[YOUR ASSIGNMENT]
Can you quote, line for line and unchanged, the material below from the line containing "心隔离。同時，它还能净" through the line containing "Как носить брюки в полоску"?

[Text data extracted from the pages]
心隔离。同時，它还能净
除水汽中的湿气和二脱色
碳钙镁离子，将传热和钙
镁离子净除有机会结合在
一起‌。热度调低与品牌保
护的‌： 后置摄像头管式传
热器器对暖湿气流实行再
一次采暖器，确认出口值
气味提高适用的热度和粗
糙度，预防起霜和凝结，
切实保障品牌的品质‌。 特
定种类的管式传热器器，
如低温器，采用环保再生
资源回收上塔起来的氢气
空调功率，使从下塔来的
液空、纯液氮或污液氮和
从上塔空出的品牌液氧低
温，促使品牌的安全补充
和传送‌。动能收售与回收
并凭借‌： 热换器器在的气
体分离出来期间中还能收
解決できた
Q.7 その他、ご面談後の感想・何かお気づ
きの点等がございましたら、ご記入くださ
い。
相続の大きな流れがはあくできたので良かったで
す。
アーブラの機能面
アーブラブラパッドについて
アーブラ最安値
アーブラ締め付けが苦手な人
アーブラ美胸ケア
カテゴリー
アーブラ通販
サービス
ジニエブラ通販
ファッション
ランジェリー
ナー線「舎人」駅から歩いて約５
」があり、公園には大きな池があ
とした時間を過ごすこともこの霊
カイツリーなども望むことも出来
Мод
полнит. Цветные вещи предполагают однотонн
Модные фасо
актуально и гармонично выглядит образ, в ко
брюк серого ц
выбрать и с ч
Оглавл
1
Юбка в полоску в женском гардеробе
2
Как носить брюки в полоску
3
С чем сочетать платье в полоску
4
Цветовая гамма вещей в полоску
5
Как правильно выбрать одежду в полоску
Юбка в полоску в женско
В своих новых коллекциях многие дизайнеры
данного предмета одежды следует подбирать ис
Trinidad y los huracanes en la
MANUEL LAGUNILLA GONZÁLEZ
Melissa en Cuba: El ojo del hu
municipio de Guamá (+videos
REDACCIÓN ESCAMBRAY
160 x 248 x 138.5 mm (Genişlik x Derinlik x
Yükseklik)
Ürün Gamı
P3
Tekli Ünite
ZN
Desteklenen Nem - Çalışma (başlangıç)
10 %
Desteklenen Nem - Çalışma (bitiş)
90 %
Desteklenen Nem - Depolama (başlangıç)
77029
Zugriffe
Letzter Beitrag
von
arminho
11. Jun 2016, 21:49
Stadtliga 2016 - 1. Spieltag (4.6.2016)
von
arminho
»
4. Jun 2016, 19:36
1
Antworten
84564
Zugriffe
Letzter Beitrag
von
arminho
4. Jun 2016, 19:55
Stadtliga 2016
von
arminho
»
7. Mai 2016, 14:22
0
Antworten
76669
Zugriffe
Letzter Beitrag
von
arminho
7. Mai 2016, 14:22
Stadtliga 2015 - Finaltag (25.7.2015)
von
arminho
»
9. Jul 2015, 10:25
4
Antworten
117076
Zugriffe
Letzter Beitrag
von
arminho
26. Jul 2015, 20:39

==

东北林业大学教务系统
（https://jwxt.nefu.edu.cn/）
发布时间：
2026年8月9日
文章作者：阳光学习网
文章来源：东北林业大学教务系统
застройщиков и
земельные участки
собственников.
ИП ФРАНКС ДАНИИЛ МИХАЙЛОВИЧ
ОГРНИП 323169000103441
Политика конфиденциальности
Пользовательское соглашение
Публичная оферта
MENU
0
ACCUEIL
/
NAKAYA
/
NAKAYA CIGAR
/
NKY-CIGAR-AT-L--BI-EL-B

[EXERCISE RESULT]
心隔离。同時，它还能净
除水汽中的湿气和二脱色
碳钙镁离子，将传热和钙
镁离子净除有机会结合在
一起‌。热度调低与品牌保
护的‌： 后置摄像头管式传
热器器对暖湿气流实行再
一次采暖器，确认出口值
气味提高适用的热度和粗
糙度，预防起霜和凝结，
切实保障品牌的品质‌。 特
定种类的管式传热器器，
如低温器，采用环保再生
资源回收上塔起来的氢气
空调功率，使从下塔来的
液空、纯液氮或污液氮和
从上塔空出的品牌液氧低
温，促使品牌的安全补充
和传送‌。动能收售与回收
并凭借‌： 热换器器在的气
体分离出来期间中还能收
解決できた
Q.7 その他、ご面談後の感想・何かお気づ
きの点等がございましたら、ご記入くださ
い。
相続の大きな流れがはあくできたので良かったで
す。
アーブラの機能面
アーブラブラパッドについて
アーブラ最安値
アーブラ締め付けが苦手な人
アーブラ美胸ケア
カテゴリー
アーブラ通販
サービス
ジニエブラ通販
ファッション
ランジェリー
ナー線「舎人」駅から歩いて約５
」があり、公園には大きな池があ
とした時間を過ごすこともこの霊
カイツリーなども望むことも出来
Мод
полнит. Цветные вещи предполагают однотонн
Модные фасо
актуально и гармонично выглядит образ, в ко
брюк серого ц
выбрать и с ч
Оглавл
1
Юбка в полоску в женском гардеробе
2
Как носить брюки в полоску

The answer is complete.